Nmap Port Scanning Techniques Explained

 

This article will explain how basic port scanning works and the various port scanning techniques.

But before you start to read this article, please consider reading the following articles to understand better:
1. How data travels over Internet? TCP/UDP
2. A Beginner’s Guide To Ports
3. Port Scanning : First Step Of Exploitation
4. TCP Header and 3-Way Handshake
There are a lot of Pokémon. Some can throw fire out of their mouth, some can zap their enemy with electricity, some can hit with blazing fast punches and so on.
But would you use a fire type pokémon against a water type? At least I will not lol because every pokémon is unique and have its on capabilities and you can’t fight every opponent with the same pokémon.
It applies to port scanning too. There are a lot of port scanning techniques which have their own capabilities and today we are going to talk about them.
TCP SYN Scan
It is the default scan of Nmap. It sends SYN packet to a port of the target host. If the host replies with a SYN-ACK packet, it means there is a service running on that port i.e. port is open. Once it gets to know that the port is open, it sends a RST (reset) packet which interrupts the 3 Way TCP Handshake and the connection is not established. As a connection is not made, the scan happens to be stealthy.
If the port is closed, our machine gets a RST packet in reply.
If the target host doesn’t reply that means a firewall is blocking the packets and the port is said to be a filtered port
The ability of not completing the connection makes TCP SYN Scan faster than other scans.
UDP Scan
As we know most of the applications use TCP protocol because of its reliability but there a many applications that use UDP protocol and we should not ignore their existence.
As the name suggest, a UDP scans for open UDP ports.

(Saved entries)
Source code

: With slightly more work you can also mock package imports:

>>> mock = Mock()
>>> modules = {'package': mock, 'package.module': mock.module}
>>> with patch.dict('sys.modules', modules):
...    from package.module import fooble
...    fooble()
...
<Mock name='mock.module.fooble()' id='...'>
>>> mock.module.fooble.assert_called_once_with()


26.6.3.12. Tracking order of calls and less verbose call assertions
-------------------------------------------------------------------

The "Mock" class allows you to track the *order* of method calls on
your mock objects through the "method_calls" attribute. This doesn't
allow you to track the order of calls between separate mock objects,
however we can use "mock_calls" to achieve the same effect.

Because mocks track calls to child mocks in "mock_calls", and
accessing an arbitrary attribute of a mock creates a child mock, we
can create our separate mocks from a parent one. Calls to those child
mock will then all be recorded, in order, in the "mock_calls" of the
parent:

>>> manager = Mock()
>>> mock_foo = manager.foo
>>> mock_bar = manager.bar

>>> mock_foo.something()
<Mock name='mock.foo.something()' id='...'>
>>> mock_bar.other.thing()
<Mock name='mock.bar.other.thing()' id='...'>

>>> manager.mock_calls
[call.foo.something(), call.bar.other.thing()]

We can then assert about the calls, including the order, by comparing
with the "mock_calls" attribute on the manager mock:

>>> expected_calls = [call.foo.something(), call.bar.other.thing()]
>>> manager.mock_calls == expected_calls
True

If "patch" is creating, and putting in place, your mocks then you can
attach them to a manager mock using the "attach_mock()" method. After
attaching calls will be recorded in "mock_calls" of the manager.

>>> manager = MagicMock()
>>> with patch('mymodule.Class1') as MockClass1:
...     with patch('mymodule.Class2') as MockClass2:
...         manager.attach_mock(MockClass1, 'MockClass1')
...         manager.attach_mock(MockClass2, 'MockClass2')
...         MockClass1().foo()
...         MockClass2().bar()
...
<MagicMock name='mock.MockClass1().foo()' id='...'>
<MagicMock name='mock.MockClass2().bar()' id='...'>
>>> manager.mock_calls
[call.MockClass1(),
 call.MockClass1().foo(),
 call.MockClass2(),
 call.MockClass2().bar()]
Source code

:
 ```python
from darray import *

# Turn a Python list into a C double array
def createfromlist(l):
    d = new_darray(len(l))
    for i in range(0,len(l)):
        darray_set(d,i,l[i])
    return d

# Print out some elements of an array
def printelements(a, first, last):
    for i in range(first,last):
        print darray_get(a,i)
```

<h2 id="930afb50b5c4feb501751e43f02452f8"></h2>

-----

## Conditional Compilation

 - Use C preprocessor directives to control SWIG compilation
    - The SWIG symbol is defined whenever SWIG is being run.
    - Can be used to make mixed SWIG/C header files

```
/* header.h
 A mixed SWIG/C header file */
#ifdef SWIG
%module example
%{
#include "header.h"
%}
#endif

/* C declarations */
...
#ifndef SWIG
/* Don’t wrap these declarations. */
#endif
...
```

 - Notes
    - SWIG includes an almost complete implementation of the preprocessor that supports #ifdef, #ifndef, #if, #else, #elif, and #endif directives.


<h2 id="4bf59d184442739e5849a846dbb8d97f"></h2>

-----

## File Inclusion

### APPLY WHAT YOU READ
- A) Which articles does the Nmap port scanning text recommend reading first?
- B) Carry the Nmap port scanning text on from its last sentence.

### ANSWERS FOR THE EXERCISE
- A)
1. How data travels over Internet? TCP/UDP
2. A Beginner’s Guide To Ports
3. Port Scanning : First Step Of Exploitation
4. TCP Header and 3-Way Handshake

- B)
UDP scans are a bit complicated, Nmap sends a UDP packet to a port of the target hosts and the possible responses of the target host are:
1. If the target port replies with a port unreachable error then the port is closed. ICMP packet are used for error reporting and we may read about them in upcoming articles.
2. If the port replies with a UDP Packet, the port is open.
3. If the target host doesn’t reply it could mean that the service running on that port is not responding or the firewall is blocking packets. Due to this conspiracy, the port is said to be open|filtered.
UDP Scan are very very slow due to the nature of the UDP applications and involvement of ICMP packets.
TCP ACK scan
This scan is used to map which ports are filtered and which are not which gives the attacker a quick idea of what is easy to attack and what is not.
It sends a ACK packet to the target port, if the port is open or closed it will reply with a RST packet.
If the target port doesn’t reply at all or reply with an unreachable error (ICMP Packet), it means the firewall is blocking packets i.e. the port is filtered.
This scan might come in handy to test firewalls.
Well the list doesn’t end here. There are SCTP INIT scan, TCP NULL, FIN, Xmas and other scans too but I don’t think its the right time to discuss them so that’s all for now.